To do:
Where the records below show a line containing "List the next steps in building safety", start copying; end with the line containing "Adapted from Turnell", and copy it too.

Task input:
********************
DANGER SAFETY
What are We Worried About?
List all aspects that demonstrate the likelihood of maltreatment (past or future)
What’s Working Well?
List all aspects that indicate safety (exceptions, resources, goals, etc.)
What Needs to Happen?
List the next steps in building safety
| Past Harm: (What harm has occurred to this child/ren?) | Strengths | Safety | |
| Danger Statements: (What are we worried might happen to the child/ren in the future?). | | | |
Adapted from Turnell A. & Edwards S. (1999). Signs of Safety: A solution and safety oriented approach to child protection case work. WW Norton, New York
********************
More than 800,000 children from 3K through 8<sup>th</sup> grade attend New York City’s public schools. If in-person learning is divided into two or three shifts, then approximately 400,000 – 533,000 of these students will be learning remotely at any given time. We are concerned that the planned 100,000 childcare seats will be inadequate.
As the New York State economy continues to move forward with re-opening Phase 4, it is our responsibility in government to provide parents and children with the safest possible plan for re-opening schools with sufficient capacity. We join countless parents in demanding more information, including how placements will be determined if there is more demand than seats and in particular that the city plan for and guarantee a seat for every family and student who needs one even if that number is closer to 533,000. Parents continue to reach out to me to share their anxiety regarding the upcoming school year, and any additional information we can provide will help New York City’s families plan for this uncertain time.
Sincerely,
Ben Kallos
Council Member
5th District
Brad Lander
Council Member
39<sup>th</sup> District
********************
Task answer:
List the next steps in building safety
| Past Harm: (What harm has occurred to this child/ren?) | Strengths | Safety | |
| Danger Statements: (What are we worried might happen to the child/ren in the future?). | | | |
Adapted from Turnell A. & Edwards S. (1999). Signs of Safety: A solution and safety oriented approach to child protection case work. WW Norton, New York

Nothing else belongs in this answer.